Stadtplan: Stadtplanungsamt Bamberg

 

Bamberg Mitte

Das Gebiet östlich des rechten Regnitzarms ist in seinen Ursprüngen auf ein slawisches Dorf, der „Theuerstadt" zurückzuführen. Mit der Gründung des Klosters St. Gangolf erhielt das Gebiet, das an Handelsstraßen und Wasserweg liegt, einen neuen Entwicklungsschub. Noch heute kann man den Verlauf des „Steinwegs" der heutigen Königsstraße an der Stadtstruktur ablesen. Die Brauereigaststätten und Herbergen für die Versorgung der Durchreisenden sind erhalten geblieben.

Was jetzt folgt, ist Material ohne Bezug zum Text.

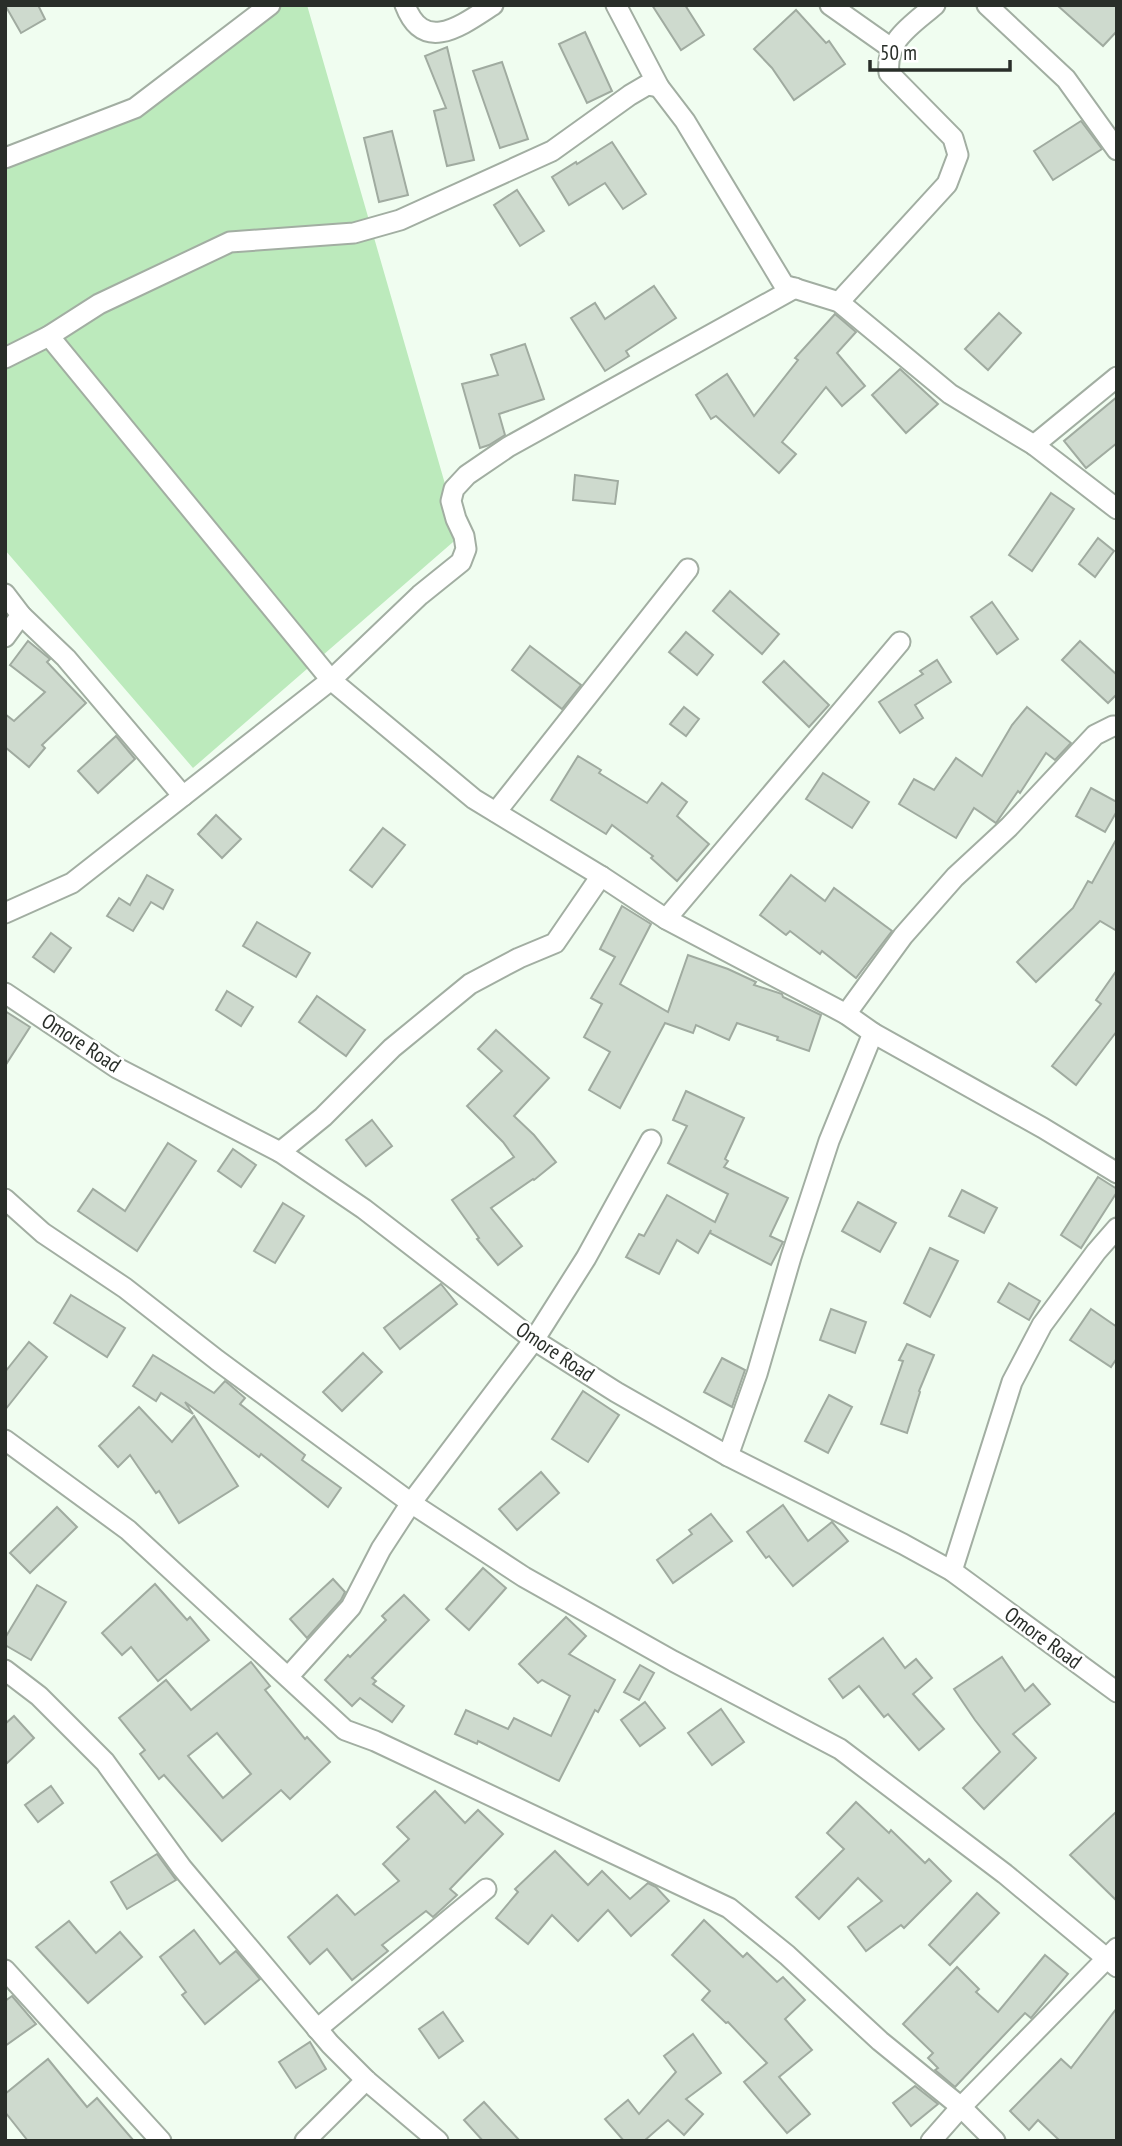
<svg xmlns="http://www.w3.org/2000/svg" width="1122" height="2146" viewBox="0 0 1122 2146" font-family="'PT Sans Narrow',sans-serif">
  <style>
    .green { fill: #bceabc }
    .building { fill: #cedace; stroke: #a0aba0; stroke-width: 2; fill-rule: evenodd }
    .lines { fill: none; stroke-linecap: round; stroke-linejoin: round }
    .minor-casing { stroke: #a2aea2; stroke-width: 23 }
    .minor { stroke: #fff; stroke-width: 19 }
    .labels { text-anchor: middle; stroke-width: 5; stroke-linejoin: round; paint-order: stroke }
    .street-label { font-size: 21px; fill: #292e29; stroke: #fff }
  </style>
  <rect width="100%" height="100%" fill="#f0fdf0"/>
  <path class="green" d="M270 5H307L460 536 193 768 5 550V165L133 107Z"/>
  <g class="building">
    <path d="M5 5H38L45 19 21 33Z"/>
    <path d="M652 5H685L704 35 681 50Z"/>
    <path d="M1057 5H1117V31L1103 46Z"/>
    <path d="M796 10 826 43 829 41 845 64 794 100 772 68 754 49Z"/>
    <path d="M585 32 612 91 587 103 559 44Z"/>
    <path d="M447 47 474 160 447 166 434 111 446 108 425 56Z"/>
    <path d="M502 62 528 139 500 148 473 71Z"/>
    <path d="M1081 121 1102 149 1053 180 1034 151Z"/>
    <path d="M392 131 408 195 379 202 364 138Z"/>
    <path d="M612 142 646 194 623 209 605 183 569 205 552 177 576 162 577 164Z"/>
    <path d="M517 190 544 231 520 246 494 205Z"/>
    <path d="M654 286 676 318 626 351 629 356 605 371 571 318 595 303 605 319Z"/>
    <path d="M999 313 1021 333 988 370 965 349Z"/>
    <path d="M835 314 856 332 837 353 865 386 842 406 826 387 782 442 796 454 779 473 716 416 711 419 696 395 727 374 754 416 798 360 795 358Z"/>
    <path d="M525 344 544 399 499 414 505 435 489 445 480 448 462 384 498 375 491 355Z"/>
    <path d="M900 369 938 404 906 433 872 395Z"/>
    <path d="M1117 397V443L1086 468 1064 441Z"/>
    <path d="M575 475 618 481 615 504 573 500Z"/>
    <path d="M1051 493 1074 509 1032 571 1009 555Z"/>
    <path d="M1098 538 1114 551 1095 577 1079 564Z"/>
    <path d="M730 591 779 634 762 654 713 611Z"/>
    <path d="M992 602 1018 639 997 654 971 617Z"/>
    <path d="M686 632 713 655 697 675 669 652Z"/>
    <path d="M28 641 50 659 47 662 86 703 42 745 45 748 29 767 5 747V714L14 721 45 692 10 665Z"/>
    <path d="M1080 641 1117 675V694L1108 703 1062 660Z"/>
    <path d="M530 646 581 685 562 709 512 670Z"/>
    <path d="M937 660 951 682 915 705 923 718 900 733 879 702 923 674 920 671Z"/>
    <path d="M784 661 829 705 809 727 763 682Z"/>
    <path d="M684 707 699 719 686 736 670 724Z"/>
    <path d="M1027 707 1071 743 1055 760 1046 753 1020 793 1018 791 996 823 974 808 956 838 899 804 914 779 934 790 956 758 982 776 1012 725Z"/>
    <path d="M116 736 135 759 98 793 78 771Z"/>
    <path d="M578 756 601 770 599 773 647 803 662 783 687 802 677 816 709 844 677 881 651 858 653 856 612 825 606 834 551 800Z"/>
    <path d="M823 773 869 802 852 828 806 799Z"/>
    <path d="M1091 788 1117 802V811L1105 832 1076 816Z"/>
    <path d="M216 815 241 839 222 858 198 834Z"/>
    <path d="M383 828 405 845 372 887 350 870Z"/>
    <path d="M1117 838V931L1100 921 1036 982 1017 962 1073 908 1088 881 1092 883Z"/>
    <path d="M147 875 173 890 163 909 151 902 133 931 107 916 119 898 130 905Z"/>
    <path d="M791 875 825 901 834 888 892 931 856 978 822 951 820 954 790 931 786 935 760 915Z"/>
    <path d="M622 906 651 924 620 984 668 1012 688 955 728 969 756 982 754 985 782 994 783 997 821 1015 809 1051 777 1040 778 1037 737 1023 729 1040 696 1025 693 1033 665 1023 620 1108 589 1090 610 1052 584 1037 602 1004 591 998 615 957 600 949Z"/>
    <path d="M257 922 310 953 296 977 243 946Z"/>
    <path d="M51 933 71 948 54 972 33 957Z"/>
    <path d="M1117 970V1031L1076 1085 1052 1066 1101 1004 1096 1000Z"/>
    <path d="M227 991 253 1007 241 1026 216 1010Z"/>
    <path d="M317 996 365 1030 346 1056 299 1022Z"/>
    <path d="M5 1011 30 1027 5 1066Z"/>
    <path d="M496 1030 549 1078 514 1116 534 1135 556 1162 534 1180 533 1179 491 1208 522 1246 498 1265 477 1239 479 1238 452 1200 514 1157 503 1142 467 1106 502 1071 478 1049Z"/>
    <path d="M686 1091 744 1118 725 1159 728 1161 724 1167 788 1198 770 1236 783 1242 771 1265 710 1233 711 1230 698 1253 677 1240 659 1274 626 1257 639 1234 644 1236 667 1195 715 1222 728 1194 668 1163 687 1126 673 1120Z"/>
    <path d="M372 1120 392 1146 366 1166 346 1140Z"/>
    <path d="M168 1143 196 1161 137 1251 78 1211 93 1189 125 1211Z"/>
    <path d="M233 1149 256 1165 241 1187 218 1171Z"/>
    <path d="M1098 1177 1117 1189V1192L1081 1248 1061 1235Z"/>
    <path d="M962 1190 997 1208 984 1233 949 1216Z"/>
    <path d="M858 1202 896 1223 880 1252 842 1231Z"/>
    <path d="M283 1203 304 1216 275 1263 254 1251Z"/>
    <path d="M930 1248 958 1261 930 1317 904 1303Z"/>
    <path d="M1009 1283 1040 1301 1029 1320 998 1302Z"/>
    <path d="M441 1284 457 1304 400 1349 384 1328Z"/>
    <path d="M71 1295 125 1328 107 1357 54 1323Z"/>
    <path d="M831 1309 866 1322 855 1353 820 1340Z"/>
    <path d="M1091 1309 1117 1327V1358L1111 1367 1070 1340Z"/>
    <path d="M29 1342 47 1357 5 1410V1372Z"/>
    <path d="M907 1344 934 1355 919 1391 920 1392 907 1433 881 1424 903 1361 899 1360Z"/>
    <path d="M363 1353 382 1372 342 1411 323 1392Z"/>
    <path d="M153 1355 214 1393 225 1381 230 1385 245 1398 240 1404 305 1455 302 1460 341 1488 328 1507 261 1454 259 1457 185 1402 193 1414 161 1393 156 1401 133 1386Z"/>
    <path d="M722 1358 745 1370 732 1407 704 1392Z"/>
    <path d="M583 1391 619 1415 588 1462 552 1439Z"/>
    <path d="M829 1395 852 1407 828 1453 805 1441Z"/>
    <path d="M139 1407 172 1442 194 1416 238 1486 179 1523 159 1491 156 1493 130 1455 118 1467 99 1446Z"/>
    <path d="M541 1472 559 1493 517 1530 499 1509Z"/>
    <path d="M783 1505 808 1541 832 1522 848 1541 793 1586 769 1556 766 1558 747 1532Z"/>
    <path d="M57 1507 77 1527 30 1573 10 1553Z"/>
    <path d="M711 1514 732 1541 673 1583 657 1560 692 1534 689 1530Z"/>
    <path d="M483 1568 506 1588 469 1630 446 1609Z"/>
    <path d="M333 1579 345 1592 341 1600 307 1638 290 1619Z"/>
    <path d="M155 1584 187 1620 190 1617 209 1640 158 1681 131 1647 122 1655 102 1633Z"/>
    <path d="M37 1585 66 1602 31 1660 5 1645V1638Z"/>
    <path d="M404 1595 429 1620 372 1678 376 1681 373 1684 404 1706 392 1722 360 1698 352 1706 325 1680 348 1655 350 1657 386 1620 382 1616Z"/>
    <path d="M566 1617 586 1636 569 1654 615 1680 598 1712 595 1710 559 1781 478 1741 477 1744 455 1734 466 1710 508 1729 514 1718 551 1736 570 1696 542 1680 538 1683 519 1664Z"/>
    <path d="M883 1638 905 1668 916 1659 932 1678 913 1694 944 1729 919 1750 888 1714 884 1717 859 1686 843 1698 829 1679Z"/>
    <path d="M1002 1657 1025 1691 1033 1684 1050 1704 1013 1734 1036 1758 984 1809 963 1788 1000 1752 975 1720 954 1689Z"/>
    <path d="M251 1662 270 1686 265 1690 305 1739 307 1737 330 1762 290 1799 281 1790 222 1841 164 1775 159 1779 140 1754 145 1750 119 1718 166 1680 191 1710ZM217 1733 251 1774 223 1798 188 1756Z"/>
    <path d="M640 1665 654 1673 639 1700 624 1692Z"/>
    <path d="M645 1702 665 1728 640 1746 621 1720Z"/>
    <path d="M721 1709 744 1742 712 1765 688 1733Z"/>
    <path d="M14 1716 34 1738 5 1765V1724Z"/>
    <path d="M51 1786 63 1803 38 1822 25 1805Z"/>
    <path d="M435 1791 465 1823 478 1810 503 1834 450 1889 457 1895 433 1917 426 1911 382 1945 388 1951 352 1980 327 1949 310 1964 288 1937 337 1895 355 1915 399 1881 383 1864 409 1839 397 1827Z"/>
    <path d="M856 1802 889 1833 891 1830 925 1863 929 1859 951 1881 904 1928 901 1925 866 1951 848 1927 882 1901 858 1878 819 1919 796 1897 844 1849 827 1833Z"/>
    <path d="M1117 1811V1901L1070 1855Z"/>
    <path d="M555 1851 588 1885 602 1871 630 1899 648 1883 656 1887 669 1901 631 1936 608 1910 578 1941 552 1915 528 1944 496 1918 518 1892 515 1889Z"/>
    <path d="M157 1854 176 1880 127 1909 111 1882Z"/>
    <path d="M977 1893 999 1913 950 1965 929 1945Z"/>
    <path d="M704 1920 743 1957 747 1953 777 1982 783 1977 805 2000 785 2019 812 2050 779 2077 810 2114 787 2133 744 2082 767 2063 728 2022 726 2023 702 2000 710 1991 672 1955Z"/>
    <path d="M69 1921 96 1953 120 1932 142 1957 88 2003 36 1947Z"/>
    <path d="M194 1930 220 1964 236 1951 260 1979 205 2024 182 1995 186 1992 160 1957Z"/>
    <path d="M1045 1955 1068 1974 1031 2018 1025 2013 955 2087 935 2070 938 2068 928 2058 933 2053 903 2024 957 1967 979 1989 976 1992 998 2012Z"/>
    <path d="M12 1996 36 2024 5 2046V2001Z"/>
    <path d="M1117 2008V2141H1060L1038 2120 1029 2130 1010 2111 1061 2059 1071 2068Z"/>
    <path d="M443 2012 463 2041 439 2058 419 2029Z"/>
    <path d="M693 2034 721 2073 686 2099 703 2114 684 2135 668 2120 644 2141H624L605 2119 628 2100 639 2114 676 2072 664 2056Z"/>
    <path d="M310 2042 326 2069 296 2088 279 2062Z"/>
    <path d="M48 2059 87 2107 97 2098 134 2141H28L5 2112V2094Z"/>
    <path d="M915 2086 938 2104 911 2126 893 2103Z"/>
    <path d="M484 2102 520 2141H483L464 2120Z"/>
  </g>
  <g class="lines">
    <g class="minor-casing">
      <g id="minor">
        <path d="M405 5C424 55 462 25 493 5"/>
        <path d="M616 5 659 87 685 121 784 285 839 302 950 394 1034 445 1117 509"/>
        <path d="M830 5 891 48"/>
        <path d="M987 5 1066 79 1117 150"/>
        <path d="M5 158 135 108 270 5"/>
        <path d="M839 302 947 184 958 155 953 138 889 73C885 40 912 25 935 5"/>
        <path d="M49 336 331 680 474 799 601 876 666 919 846 1014 873 1033 1043 1128 1117 1173"/>
        <path d="M5 358 49 336 99 304 230 242 354 233 400 220 552 151 630 95 647 85 659 87"/>
        <path d="M1034 445 1117 377"/>
        <path d="M5 594 21 615 66 658 183 796"/>
        <path d="M5 637 21 615"/>
        <path d="M496 812 688 569"/>
        <path d="M5 913 72 883 331 680 420 595 461 562 466 549 464 536 456 519 451 501 454 489 467 475 508 447 795 288"/>
        <path d="M666 919 900 642"/>
        <path d="M5 993 117 1068 280 1152 364 1209 534 1340 616 1392 728 1456 903 1544 952 1571 1117 1692"/>
        <path d="M846 1014 903 936 955 877 1009 827 1095 735 1113 726H1117"/>
        <path d="M280 1152 323 1117 392 1048 470 984 519 958 555 943 601 876"/>
        <path d="M5 1199 43 1233 125 1288 217 1360 411 1503 524 1577 673 1661 840 1749 1005 1874 1117 1967"/>
        <path d="M5 1440 128 1530 345 1730 375 1741 729 1908 787 1955 880 2041 961 2107 995 2141"/>
        <path d="M728 1456 757 1374 791 1257 829 1141 873 1033"/>
        <path d="M952 1571 1012 1382 1042 1325 1096 1252 1117 1228"/>
        <path d="M5 1670 39 1696 105 1762 182 1868 330 2044 366 2080 438 2141"/>
        <path d="M288 1677 351 1607 381 1549 411 1503 534 1340 586 1258 651 1140"/>
        <path d="M5 1970 161 2141"/>
        <path d="M317 2029 486 1889"/>
        <path d="M305 2141 366 2080"/>
        <path d="M931 2141 961 2107 1117 1948"/>
      </g>
    </g>
    <use href="#minor" class="minor"/>
  </g>
  <g class="labels">
    <g class="street-label">
      <text transform="translate(81 1043) rotate(33)" y="7">Omore Road</text>
      <text transform="translate(555 1352) rotate(34)" y="7">Omore Road</text>
      <text transform="translate(1043 1638) rotate(36)" y="7">Omore Road</text>
    </g>
  </g>
  <rect width="1122" height="2146" fill="none" stroke="#292e29" stroke-width="14"/>
  <path d="M870 60v10h140v-10" fill="none" stroke="#292e29" stroke-width="3.5"/>
  <text x="880" y="60" font-size="21" fill="#292e29" stroke="#ffffff" stroke-width="5" paint-order="stroke">50 m</text>
</svg>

Eine neue Entwicklung erhielt das Gebiet durch den Bau der heutigen Luitpoldstraße, welche den Bahnhof an die Innenstadt anbindet. Das hohe Passantenaufkommen und die Beziehung zur Innenstadt sind und bleiben wichtige Standortfaktoren für das Gebiet.
Durch die Schaffung der Fußgängerzone in den 70er Jahren hat das Gebiet „Kettenbrücke-Königstraße-Bahnhof" noch stärker als zuvor die verkehrliche Zubringerfunktion für die Inselstadt übernehmen müssen. Das motorisierte Verkehrsaufkommen ist gestiegen, die Aufenthaltsqualität gesunken und mehr und mehr Fachgeschäfte haben den Standtort verlassen. Heute ist das Gebiet charakterisiert durch eine hohe Fluktuation gerade der Erdgeschossmieter, durch Leerstände und Investitionsrückstau.

Angesichts der stadtstrukturell und baulich hohen Potentiale des Standortes muss es im Rahmen der Aktiven Stadt- und Ortsteilzentren darum gehen, die Attraktivität und Eigentragfähigkeit des Gebietes zu stärken.